Ma locution préférée est une combinaison (assez absurde, avouons-le) de différentes variantes :
« Il n’a pas inventé le fil à couper l’eau chaude à tous les étages ».
Pour être au courant
1- des inventions considérées aujourd’hui comme banales
– la roue : not having invented the wheel (anglais) ; não ter inventado a roda (portugais) ; lo himtsi et ha galgal (en hébreu) ;
– l’eau chaude : non avere inventato l’acqua calda (italien) ; nisi otkrio toplu vodu (croate) ;
– la poudre : no haber inventado la pólvora (espagnol) ; het buskruit niet uitgevonden hebben (néerlandais) ; das Schießpulver nicht erfunden haben (allemand).
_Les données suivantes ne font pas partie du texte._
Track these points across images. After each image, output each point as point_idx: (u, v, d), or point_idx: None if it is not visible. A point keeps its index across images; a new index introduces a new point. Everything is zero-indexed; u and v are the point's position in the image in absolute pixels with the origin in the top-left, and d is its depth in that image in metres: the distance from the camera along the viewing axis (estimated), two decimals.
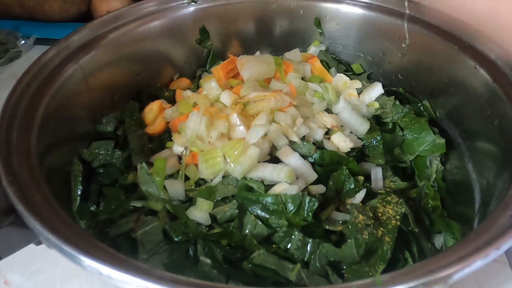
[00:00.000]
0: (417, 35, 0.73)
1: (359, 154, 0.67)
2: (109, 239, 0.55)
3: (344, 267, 0.52)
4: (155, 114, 0.72)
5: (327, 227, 0.55)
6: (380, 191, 0.60)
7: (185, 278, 0.37)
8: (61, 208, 0.45)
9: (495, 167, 0.57)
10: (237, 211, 0.56)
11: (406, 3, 0.75)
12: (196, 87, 0.80)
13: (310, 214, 0.54)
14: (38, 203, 0.44)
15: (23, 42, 1.09)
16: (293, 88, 0.72)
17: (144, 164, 0.61)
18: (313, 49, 0.86)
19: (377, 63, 0.82)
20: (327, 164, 0.62)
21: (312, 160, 0.62)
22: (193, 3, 0.80)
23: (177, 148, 0.64)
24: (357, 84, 0.78)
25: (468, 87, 0.65)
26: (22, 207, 0.42)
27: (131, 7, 0.76)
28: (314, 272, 0.51)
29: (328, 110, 0.72)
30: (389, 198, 0.58)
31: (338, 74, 0.80)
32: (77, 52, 0.66)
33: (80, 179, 0.58)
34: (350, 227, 0.54)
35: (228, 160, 0.59)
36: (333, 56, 0.86)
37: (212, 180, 0.60)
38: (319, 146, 0.65)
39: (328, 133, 0.68)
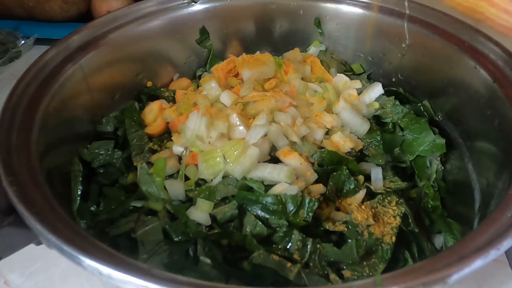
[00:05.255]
0: (417, 35, 0.73)
1: (359, 154, 0.67)
2: (109, 239, 0.55)
3: (344, 267, 0.52)
4: (155, 114, 0.72)
5: (327, 227, 0.55)
6: (380, 191, 0.60)
7: (185, 278, 0.37)
8: (61, 208, 0.45)
9: (495, 167, 0.57)
10: (237, 211, 0.56)
11: (406, 3, 0.75)
12: (196, 87, 0.80)
13: (310, 214, 0.54)
14: (38, 203, 0.44)
15: (23, 42, 1.09)
16: (293, 88, 0.72)
17: (144, 164, 0.61)
18: (313, 49, 0.86)
19: (377, 63, 0.82)
20: (327, 164, 0.62)
21: (312, 160, 0.62)
22: (193, 3, 0.80)
23: (177, 149, 0.64)
24: (357, 84, 0.78)
25: (468, 87, 0.65)
26: (22, 207, 0.42)
27: (131, 7, 0.76)
28: (314, 272, 0.51)
29: (328, 110, 0.72)
30: (389, 198, 0.58)
31: (338, 74, 0.80)
32: (77, 52, 0.66)
33: (80, 179, 0.58)
34: (350, 227, 0.54)
35: (228, 160, 0.59)
36: (333, 56, 0.86)
37: (212, 180, 0.60)
38: (319, 146, 0.65)
39: (328, 133, 0.68)
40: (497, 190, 0.53)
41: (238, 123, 0.63)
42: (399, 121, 0.72)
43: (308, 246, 0.52)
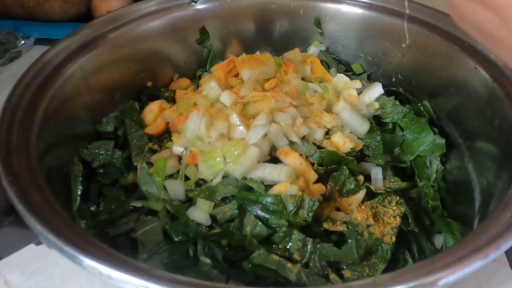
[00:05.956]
0: (417, 35, 0.73)
1: (359, 154, 0.67)
2: (109, 239, 0.55)
3: (344, 267, 0.52)
4: (155, 114, 0.72)
5: (327, 227, 0.55)
6: (380, 191, 0.60)
7: (185, 278, 0.37)
8: (61, 208, 0.45)
9: (495, 167, 0.57)
10: (237, 211, 0.56)
11: (406, 3, 0.75)
12: (196, 87, 0.80)
13: (310, 214, 0.54)
14: (38, 203, 0.44)
15: (23, 42, 1.09)
16: (293, 88, 0.72)
17: (144, 164, 0.61)
18: (313, 49, 0.86)
19: (377, 63, 0.82)
20: (327, 164, 0.62)
21: (312, 160, 0.62)
22: (193, 3, 0.80)
23: (177, 149, 0.64)
24: (357, 84, 0.78)
25: (468, 87, 0.65)
26: (22, 207, 0.42)
27: (131, 7, 0.76)
28: (314, 272, 0.51)
29: (328, 110, 0.72)
30: (389, 198, 0.58)
31: (338, 74, 0.80)
32: (77, 52, 0.66)
33: (80, 179, 0.58)
34: (350, 227, 0.54)
35: (228, 160, 0.59)
36: (333, 56, 0.86)
37: (212, 180, 0.60)
38: (319, 146, 0.65)
39: (328, 133, 0.68)
40: (497, 190, 0.53)
41: (238, 123, 0.63)
42: (399, 121, 0.72)
43: (308, 246, 0.52)
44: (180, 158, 0.64)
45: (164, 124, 0.71)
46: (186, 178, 0.62)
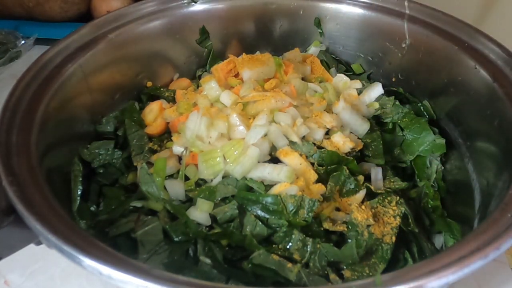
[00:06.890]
0: (417, 35, 0.73)
1: (359, 154, 0.67)
2: (109, 239, 0.55)
3: (344, 267, 0.52)
4: (155, 114, 0.72)
5: (327, 227, 0.55)
6: (380, 191, 0.60)
7: (185, 278, 0.37)
8: (61, 208, 0.45)
9: (495, 167, 0.57)
10: (237, 211, 0.56)
11: (406, 3, 0.75)
12: (196, 87, 0.80)
13: (310, 214, 0.54)
14: (38, 203, 0.44)
15: (23, 42, 1.09)
16: (293, 88, 0.72)
17: (144, 164, 0.61)
18: (313, 49, 0.86)
19: (377, 63, 0.82)
20: (327, 164, 0.62)
21: (312, 160, 0.62)
22: (193, 3, 0.80)
23: (177, 149, 0.64)
24: (357, 84, 0.78)
25: (468, 87, 0.65)
26: (22, 207, 0.42)
27: (131, 7, 0.76)
28: (314, 272, 0.51)
29: (328, 110, 0.72)
30: (389, 198, 0.58)
31: (338, 74, 0.80)
32: (77, 52, 0.66)
33: (80, 179, 0.58)
34: (350, 227, 0.54)
35: (228, 160, 0.59)
36: (333, 56, 0.86)
37: (212, 180, 0.60)
38: (319, 146, 0.65)
39: (328, 133, 0.68)
40: (497, 190, 0.53)
41: (238, 123, 0.63)
42: (399, 121, 0.72)
43: (308, 246, 0.52)
44: (180, 158, 0.64)
45: (164, 124, 0.71)
46: (186, 178, 0.62)
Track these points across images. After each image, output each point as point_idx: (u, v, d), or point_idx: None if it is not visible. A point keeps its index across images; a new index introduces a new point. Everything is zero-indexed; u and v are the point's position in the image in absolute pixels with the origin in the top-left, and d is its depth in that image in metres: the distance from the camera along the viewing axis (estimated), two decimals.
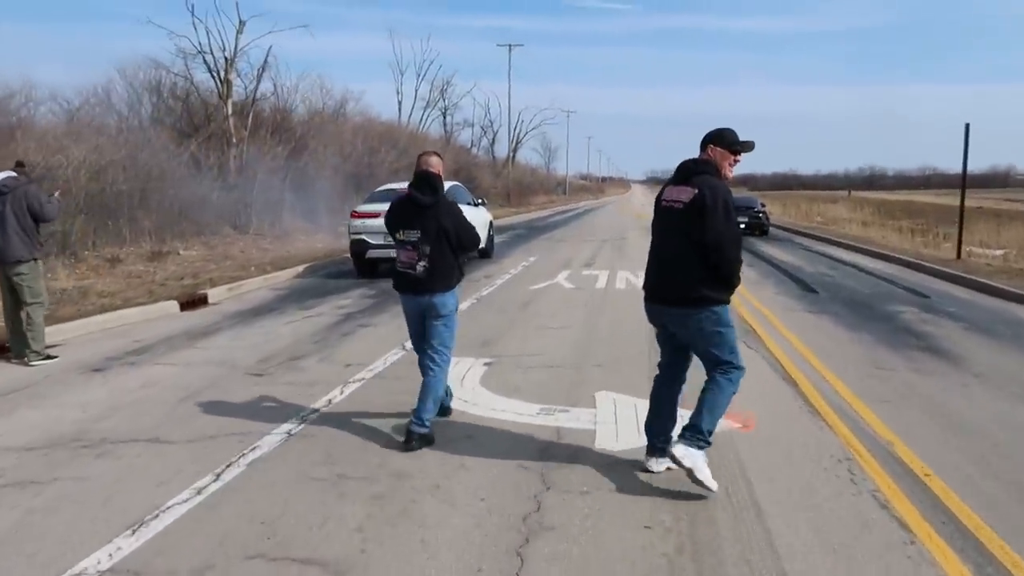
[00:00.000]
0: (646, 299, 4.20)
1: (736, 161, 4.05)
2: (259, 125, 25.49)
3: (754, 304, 10.11)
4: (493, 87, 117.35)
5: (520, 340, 7.72)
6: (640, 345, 7.49)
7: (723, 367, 3.94)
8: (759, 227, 25.16)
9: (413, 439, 4.57)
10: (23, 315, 7.07)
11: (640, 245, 20.15)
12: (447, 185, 14.96)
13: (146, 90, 25.18)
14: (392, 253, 13.17)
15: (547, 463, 4.33)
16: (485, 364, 6.69)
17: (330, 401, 5.62)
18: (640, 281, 12.20)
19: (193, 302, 10.66)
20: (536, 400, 5.60)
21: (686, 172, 3.99)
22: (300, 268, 14.37)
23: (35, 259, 7.18)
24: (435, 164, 4.81)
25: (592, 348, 7.39)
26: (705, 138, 4.05)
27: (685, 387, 4.34)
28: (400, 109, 51.09)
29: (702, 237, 3.74)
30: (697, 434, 3.87)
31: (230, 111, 23.15)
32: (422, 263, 4.67)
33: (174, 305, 10.29)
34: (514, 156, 67.28)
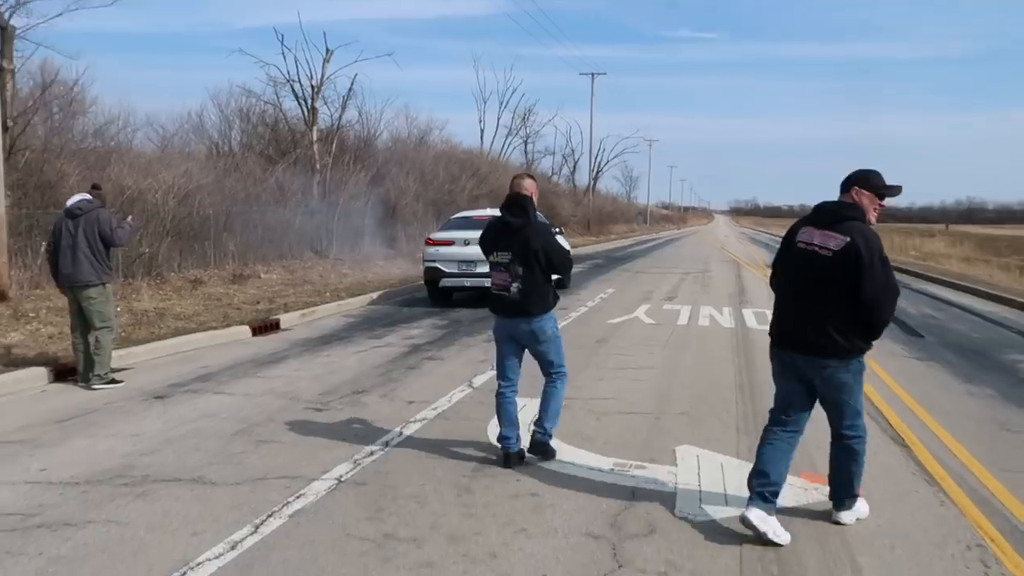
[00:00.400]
0: (778, 345, 3.91)
1: (881, 206, 3.79)
2: (343, 151, 25.95)
3: None
4: (575, 115, 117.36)
5: (594, 381, 7.20)
6: (726, 391, 6.86)
7: (853, 423, 3.82)
8: None
9: (536, 448, 4.83)
10: (91, 339, 7.01)
11: (724, 278, 19.31)
12: None
13: (237, 117, 26.05)
14: (466, 283, 12.82)
15: (620, 532, 3.80)
16: None
17: (387, 444, 5.24)
18: (724, 318, 11.44)
19: (265, 327, 10.58)
20: (610, 452, 5.07)
21: (831, 216, 3.72)
22: (374, 295, 14.25)
23: (104, 284, 7.13)
24: (528, 186, 4.83)
25: (673, 393, 6.81)
26: (849, 180, 3.79)
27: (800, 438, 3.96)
28: (482, 137, 51.56)
29: (857, 292, 3.55)
30: (852, 499, 3.95)
31: (315, 138, 23.58)
32: (516, 284, 4.68)
33: (246, 330, 10.22)
34: (595, 185, 66.84)
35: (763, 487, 3.75)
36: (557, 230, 15.79)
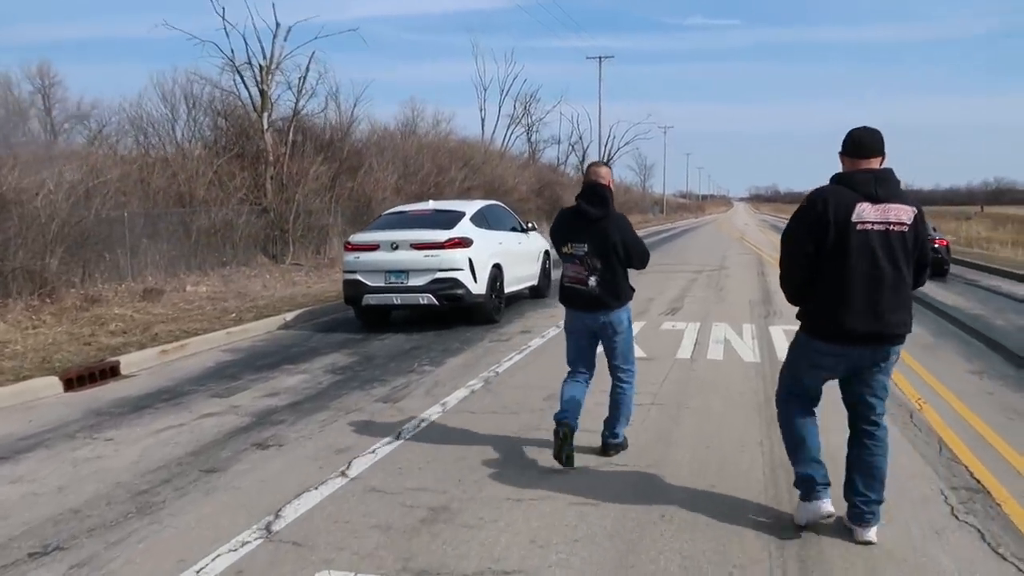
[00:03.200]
0: (850, 341, 3.37)
1: None
2: (306, 140, 22.80)
3: (944, 398, 5.98)
4: (584, 104, 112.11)
5: (507, 510, 3.95)
6: (749, 538, 3.56)
7: (882, 413, 3.53)
8: (937, 265, 15.08)
9: (610, 450, 4.69)
10: None
11: (744, 278, 15.91)
12: (482, 204, 11.37)
13: (186, 106, 22.92)
14: (395, 300, 9.51)
15: None
16: None
17: None
18: (745, 345, 8.08)
19: (91, 376, 7.45)
20: None
21: (895, 185, 3.36)
22: (291, 315, 11.04)
23: None
24: (604, 175, 4.63)
25: (644, 540, 3.54)
26: (882, 142, 3.43)
27: None
28: (483, 127, 48.32)
29: (921, 259, 3.42)
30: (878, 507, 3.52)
31: (266, 125, 20.41)
32: (593, 278, 4.49)
33: (54, 384, 7.11)
34: None
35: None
36: (529, 226, 12.51)
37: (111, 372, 7.72)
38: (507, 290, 10.85)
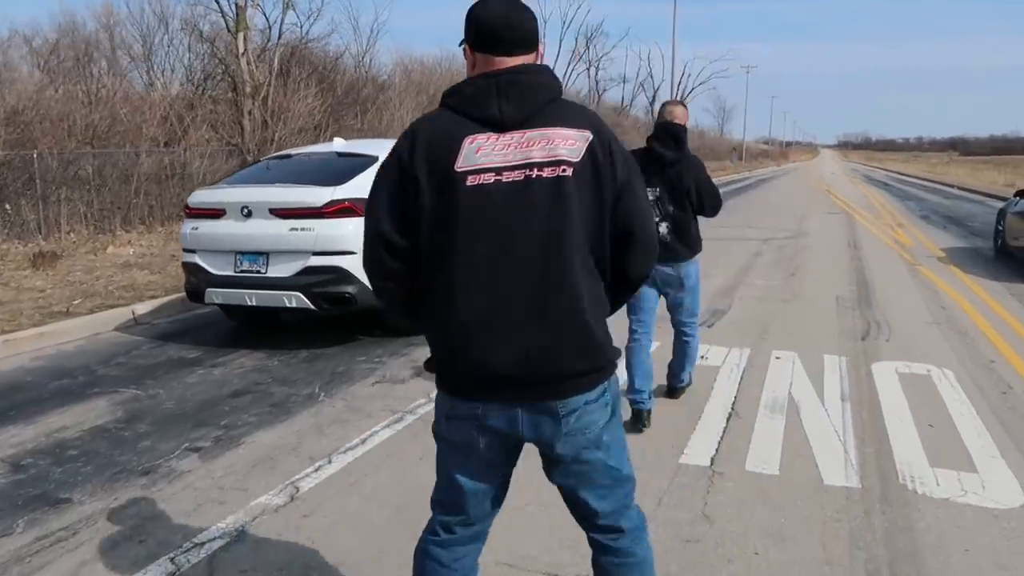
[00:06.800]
0: (484, 390, 1.82)
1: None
2: (305, 70, 19.29)
3: None
4: (657, 43, 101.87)
5: None
6: None
7: (614, 512, 2.25)
8: None
9: (677, 393, 4.72)
10: None
11: (830, 252, 11.67)
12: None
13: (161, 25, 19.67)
14: (249, 299, 5.71)
15: None
16: None
17: None
18: (833, 412, 4.25)
19: None
20: None
21: (542, 92, 1.79)
22: (148, 307, 7.55)
23: None
24: (680, 115, 4.27)
25: None
26: (533, 27, 1.85)
27: None
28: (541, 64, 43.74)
29: (624, 228, 1.84)
30: None
31: (242, 48, 16.90)
32: (665, 224, 4.17)
33: None
34: None
35: None
36: None
37: None
38: None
2- On retrouve ce lien entre lumière et intelligence dans les expressions suivantes, utilisées aux Etats-Unis :
– not to be the brightest bulb in the chandelier : ne pas être l’ampoule la plus brillante du lustre ;
– not to be the brightest star in the sky : ne pas être l’étoile la plus brillante du ciel.
3- « ce n’est pas le couteau le plus affûté » rappelle l’expression, un peu démodée, « il n’est pas très fute-fute » (er ist nicht sehr helle) – dans le sens de « futé ». D’ailleurs « affûté » (scharf) et ‘futé‘ ont la même origine étymologique, à savoir le « fût » (morceau de bois, tronc d’arbre).
Celui qui n’est pas « futé » n’a pas l’esprit « affûté ». « Se fuster » signifiait, en ancien français, « aller dans la futaie (Hochwald) » (pour échapper aux chasseurs par ex.) : son équivalent moderne est familier est « se tailler » (aller dans les taillis (Niederwald, Dickicht).